Maintaining the status quo or shrinking in the face of Asia?
Australia as a nation has built its prosperity, security and stability on its position as a middle power in the post-Second World War international order.
Like its relationship with the British Empire, Australia's relationship with the US provides a degree a insulation for Australia's policy makers when it came to defining a role for the nation beyond continuing its role as a "loyal deputy".
However, as a nation Australia has often walked the line, balancing traditional middle power and minor power characteristics, which have served to exacerbate the partisan nature of the nation's strategic and defence policymaking.
In particular, Australia has historically been dependent upon the benevolence of the broader international community, at both an economic and strategic level – this is most evident in two specific arenas, firstly the nation's continued economic dependence on China and strategic dependence on the US.
Additionally, as a "responsible member of the international community" Australia uses its economic, relative political stability and integration within the international institutions like the United Nations, World Bank, International Criminal Court and IMF to serve both its own interests, while also providing avenues to curry the favour of its great power partners.
This balancing act combined with the competing interests of Australia's economic, political and strategic agendas directly influence both sides of Australia's domestic political discourse and policymaking, which constantly try to maintain the nation's tenuous position in an increasingly challenging part of the world.
These challenges also present significant opportunities for Australia, the public and is firmly in the hands of its policymakers.
Recognising this, both sides of Australian politics have sought to more directly embrace the 'middle power' elements of Australia's position since the mid-2000s to engage differently with Indo-Pacific Asia at an economic, diplomatic and military level, ranging from school exchange programs in the New Columbo Plan and the ‘Pacific Step-up’ program to the annual Indo-Pacific Endeavour military exercises.
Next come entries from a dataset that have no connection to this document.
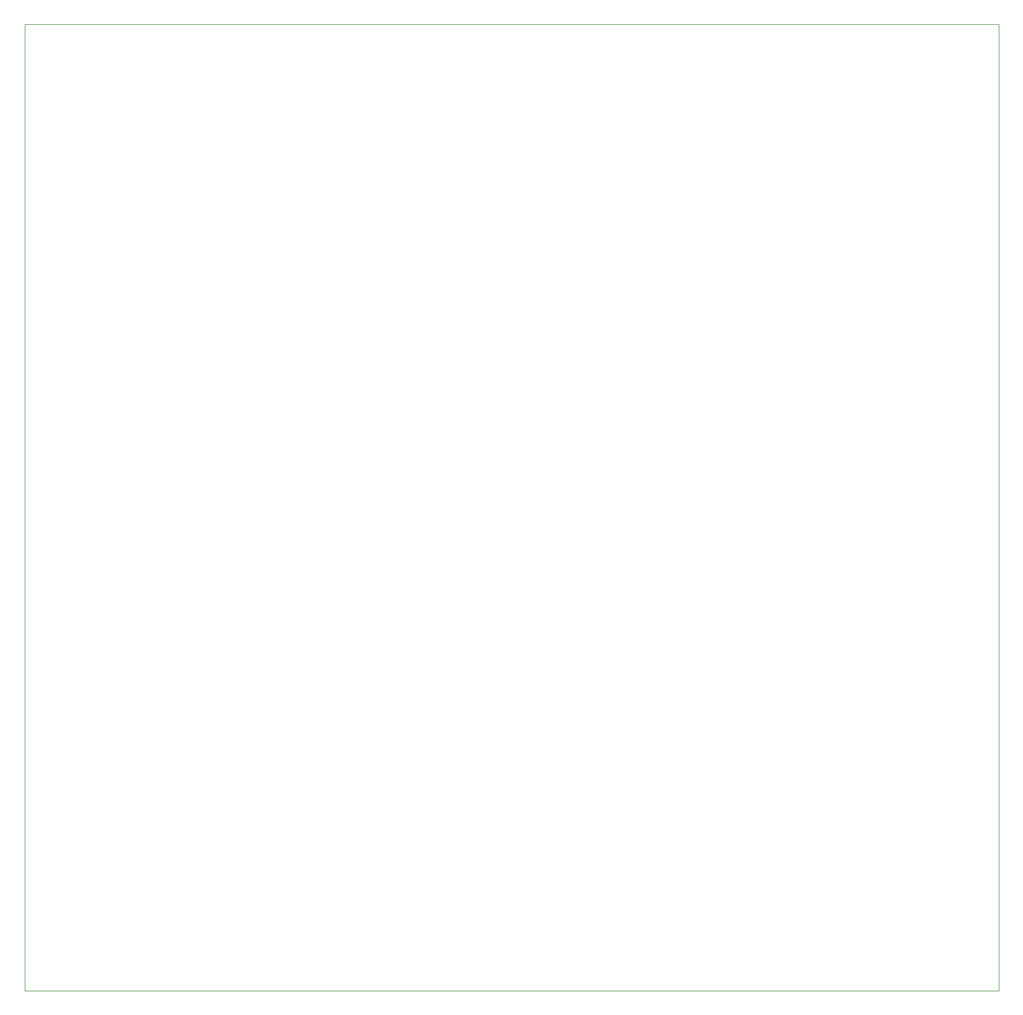
<source format=gbr>
G04 #@! TF.GenerationSoftware,KiCad,Pcbnew,(5.1.5)-3*
G04 #@! TF.CreationDate,2020-02-27T12:53:11-05:00*
G04 #@! TF.ProjectId,input board,696e7075-7420-4626-9f61-72642e6b6963,rev?*
G04 #@! TF.SameCoordinates,Original*
G04 #@! TF.FileFunction,Profile,NP*
%FSLAX46Y46*%
G04 Gerber Fmt 4.6, Leading zero omitted, Abs format (unit mm)*
G04 Created by KiCad (PCBNEW (5.1.5)-3) date 2020-02-27 12:53:11*
%MOMM*%
%LPD*%
G04 APERTURE LIST*
%ADD10C,0.050000*%
G04 APERTURE END LIST*
D10*
X57150000Y-17780000D02*
X207010000Y-17780000D01*
X57150000Y-166370000D02*
X57150000Y-17780000D01*
X207010000Y-166370000D02*
X57150000Y-166370000D01*
X207010000Y-17780000D02*
X207010000Y-166370000D01*
M02*

</source>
However, the economic, political and increasingly the strategic rise of Indo-Pacific Asia's power players is dramatically impacting the US, itself struggling to counter the rise of both Russia and China, exposing Australia to the mercy of equally ambitious, competitive and increasingly capable peer and near-peer competitors emerging in the nation's proximity.
Australia’s position and responsibilities in the Indo-Pacific region will depend on the nation’s ability to sustain itself economically, strategically and politically.
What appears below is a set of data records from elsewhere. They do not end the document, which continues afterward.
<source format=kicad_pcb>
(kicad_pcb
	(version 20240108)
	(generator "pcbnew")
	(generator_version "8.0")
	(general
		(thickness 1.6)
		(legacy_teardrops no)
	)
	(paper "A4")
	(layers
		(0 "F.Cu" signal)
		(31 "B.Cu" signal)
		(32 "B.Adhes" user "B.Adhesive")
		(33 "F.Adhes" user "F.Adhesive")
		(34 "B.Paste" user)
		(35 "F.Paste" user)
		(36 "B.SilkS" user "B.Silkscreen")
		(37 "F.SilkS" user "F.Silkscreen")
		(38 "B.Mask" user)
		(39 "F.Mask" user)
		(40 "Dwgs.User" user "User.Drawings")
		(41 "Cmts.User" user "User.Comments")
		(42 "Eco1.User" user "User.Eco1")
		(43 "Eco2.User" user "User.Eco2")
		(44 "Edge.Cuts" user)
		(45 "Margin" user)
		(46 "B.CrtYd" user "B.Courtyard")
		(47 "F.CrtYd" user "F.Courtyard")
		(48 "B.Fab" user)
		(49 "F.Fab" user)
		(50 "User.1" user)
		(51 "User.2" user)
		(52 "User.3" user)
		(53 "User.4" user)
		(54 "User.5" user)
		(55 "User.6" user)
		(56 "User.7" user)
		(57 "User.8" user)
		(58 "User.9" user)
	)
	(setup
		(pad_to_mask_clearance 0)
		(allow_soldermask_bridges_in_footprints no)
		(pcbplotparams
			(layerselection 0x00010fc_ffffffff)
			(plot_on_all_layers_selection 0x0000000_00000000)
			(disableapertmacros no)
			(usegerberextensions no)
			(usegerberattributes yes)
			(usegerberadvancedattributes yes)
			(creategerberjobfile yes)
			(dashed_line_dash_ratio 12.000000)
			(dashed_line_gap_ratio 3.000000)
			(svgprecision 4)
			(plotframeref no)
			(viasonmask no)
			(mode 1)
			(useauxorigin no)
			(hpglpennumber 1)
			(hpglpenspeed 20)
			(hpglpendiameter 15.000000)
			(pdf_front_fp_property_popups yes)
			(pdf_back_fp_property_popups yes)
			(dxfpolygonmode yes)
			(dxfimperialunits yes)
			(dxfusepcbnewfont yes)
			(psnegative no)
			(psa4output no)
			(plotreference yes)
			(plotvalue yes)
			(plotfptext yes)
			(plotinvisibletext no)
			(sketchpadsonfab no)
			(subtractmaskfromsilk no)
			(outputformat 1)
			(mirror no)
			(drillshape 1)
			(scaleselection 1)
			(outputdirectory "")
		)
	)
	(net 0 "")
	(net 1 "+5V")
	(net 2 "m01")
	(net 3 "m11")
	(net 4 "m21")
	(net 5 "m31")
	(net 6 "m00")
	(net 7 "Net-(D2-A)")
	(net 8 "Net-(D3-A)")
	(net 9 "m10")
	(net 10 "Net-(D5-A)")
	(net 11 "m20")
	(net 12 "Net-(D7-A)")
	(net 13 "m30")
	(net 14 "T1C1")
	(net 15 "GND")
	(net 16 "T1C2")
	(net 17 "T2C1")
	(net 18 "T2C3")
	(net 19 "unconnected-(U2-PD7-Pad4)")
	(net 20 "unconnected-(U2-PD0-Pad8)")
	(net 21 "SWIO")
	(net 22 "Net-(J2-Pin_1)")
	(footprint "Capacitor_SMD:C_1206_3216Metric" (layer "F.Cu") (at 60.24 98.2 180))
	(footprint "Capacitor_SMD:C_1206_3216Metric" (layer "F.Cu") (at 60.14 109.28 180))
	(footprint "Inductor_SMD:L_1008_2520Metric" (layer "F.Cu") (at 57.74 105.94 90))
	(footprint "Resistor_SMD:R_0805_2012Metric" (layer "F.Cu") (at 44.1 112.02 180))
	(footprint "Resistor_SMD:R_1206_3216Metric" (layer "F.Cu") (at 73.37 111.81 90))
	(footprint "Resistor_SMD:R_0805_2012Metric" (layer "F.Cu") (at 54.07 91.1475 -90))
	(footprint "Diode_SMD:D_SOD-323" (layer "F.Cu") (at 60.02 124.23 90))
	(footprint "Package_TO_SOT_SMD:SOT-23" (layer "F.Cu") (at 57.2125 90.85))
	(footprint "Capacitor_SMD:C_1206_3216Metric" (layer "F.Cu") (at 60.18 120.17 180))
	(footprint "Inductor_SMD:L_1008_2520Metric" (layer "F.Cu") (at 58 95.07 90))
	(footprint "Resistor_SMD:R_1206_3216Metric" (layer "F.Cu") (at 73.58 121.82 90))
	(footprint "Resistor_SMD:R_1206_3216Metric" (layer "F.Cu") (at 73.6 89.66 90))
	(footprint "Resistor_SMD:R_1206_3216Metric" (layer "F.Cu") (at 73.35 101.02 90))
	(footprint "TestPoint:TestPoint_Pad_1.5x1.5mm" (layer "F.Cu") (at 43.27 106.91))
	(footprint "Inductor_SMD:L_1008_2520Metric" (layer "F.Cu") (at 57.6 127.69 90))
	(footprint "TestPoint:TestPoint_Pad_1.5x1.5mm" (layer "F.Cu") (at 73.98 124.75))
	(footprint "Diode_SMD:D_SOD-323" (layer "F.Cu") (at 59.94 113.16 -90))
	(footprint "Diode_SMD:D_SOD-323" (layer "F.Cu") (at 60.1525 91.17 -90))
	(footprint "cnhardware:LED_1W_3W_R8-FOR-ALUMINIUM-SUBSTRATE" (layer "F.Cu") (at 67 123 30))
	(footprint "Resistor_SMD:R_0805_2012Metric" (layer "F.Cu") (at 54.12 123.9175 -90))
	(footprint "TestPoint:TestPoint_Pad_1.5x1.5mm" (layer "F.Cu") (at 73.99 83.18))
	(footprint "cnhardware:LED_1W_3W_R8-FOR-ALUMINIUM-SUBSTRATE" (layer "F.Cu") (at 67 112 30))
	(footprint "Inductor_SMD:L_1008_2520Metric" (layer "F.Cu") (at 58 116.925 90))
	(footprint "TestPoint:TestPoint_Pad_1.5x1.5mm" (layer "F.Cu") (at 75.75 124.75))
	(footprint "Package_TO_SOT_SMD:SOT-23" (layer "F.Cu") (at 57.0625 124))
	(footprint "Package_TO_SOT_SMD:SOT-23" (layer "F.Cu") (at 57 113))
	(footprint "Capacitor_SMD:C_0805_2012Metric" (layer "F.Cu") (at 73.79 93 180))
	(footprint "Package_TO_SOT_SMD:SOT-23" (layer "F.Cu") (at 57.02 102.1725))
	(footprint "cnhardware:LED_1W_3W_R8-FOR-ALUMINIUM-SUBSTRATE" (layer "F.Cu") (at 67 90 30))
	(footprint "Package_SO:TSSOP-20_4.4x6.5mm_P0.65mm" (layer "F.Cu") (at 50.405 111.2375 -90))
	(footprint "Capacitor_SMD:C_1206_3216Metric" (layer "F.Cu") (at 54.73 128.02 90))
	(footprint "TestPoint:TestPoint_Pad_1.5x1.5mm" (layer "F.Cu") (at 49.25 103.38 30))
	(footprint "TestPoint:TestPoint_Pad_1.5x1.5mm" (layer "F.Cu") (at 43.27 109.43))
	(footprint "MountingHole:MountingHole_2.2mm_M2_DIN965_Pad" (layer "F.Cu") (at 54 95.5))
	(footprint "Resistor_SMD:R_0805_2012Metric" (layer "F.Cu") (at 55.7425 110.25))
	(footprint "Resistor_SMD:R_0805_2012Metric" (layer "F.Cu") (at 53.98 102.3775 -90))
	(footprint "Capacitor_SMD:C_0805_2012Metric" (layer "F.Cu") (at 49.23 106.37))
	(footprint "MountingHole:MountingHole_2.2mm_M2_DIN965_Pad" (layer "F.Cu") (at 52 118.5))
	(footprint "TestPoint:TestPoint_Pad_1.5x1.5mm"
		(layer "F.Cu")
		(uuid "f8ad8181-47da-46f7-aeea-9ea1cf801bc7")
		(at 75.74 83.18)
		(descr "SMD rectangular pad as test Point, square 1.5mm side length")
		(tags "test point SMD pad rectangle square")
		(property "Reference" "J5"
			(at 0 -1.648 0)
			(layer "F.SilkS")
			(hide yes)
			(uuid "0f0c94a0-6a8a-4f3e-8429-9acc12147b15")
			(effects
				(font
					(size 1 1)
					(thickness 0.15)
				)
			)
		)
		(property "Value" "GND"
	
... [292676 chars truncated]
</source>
Despite the nation’s virtually unrivalled wealth of natural resources, agricultural and industrial potential, there is a lack of a cohesive national security strategy integrating the development of individual yet complementary public policy strategies to support a more robust Australian role in the region.
Enhancing Australia’s capacity to act as an independent power, incorporating great power-style strategic economic, diplomatic and military capability serves as a powerful symbol of Australia’s sovereignty and evolving responsibilities in supporting and enhancing the security and prosperity of Indo-Pacific Asia.
However, as events continue to unfold throughout the region and China continues to throw its economic, political and strategic weight around, can Australia afford to remain a secondary power or does it need to embrace a larger, more independent role in an era of increasing great power competition?
Further complicating the nation’s calculations is the declining diversity of the national economy, the ever present challenge of climate change impacting droughts, bushfires and floods, Australia’s energy security and the infrastructure needed to ensure national resilience, prosperity and sovereignty in the 21st century.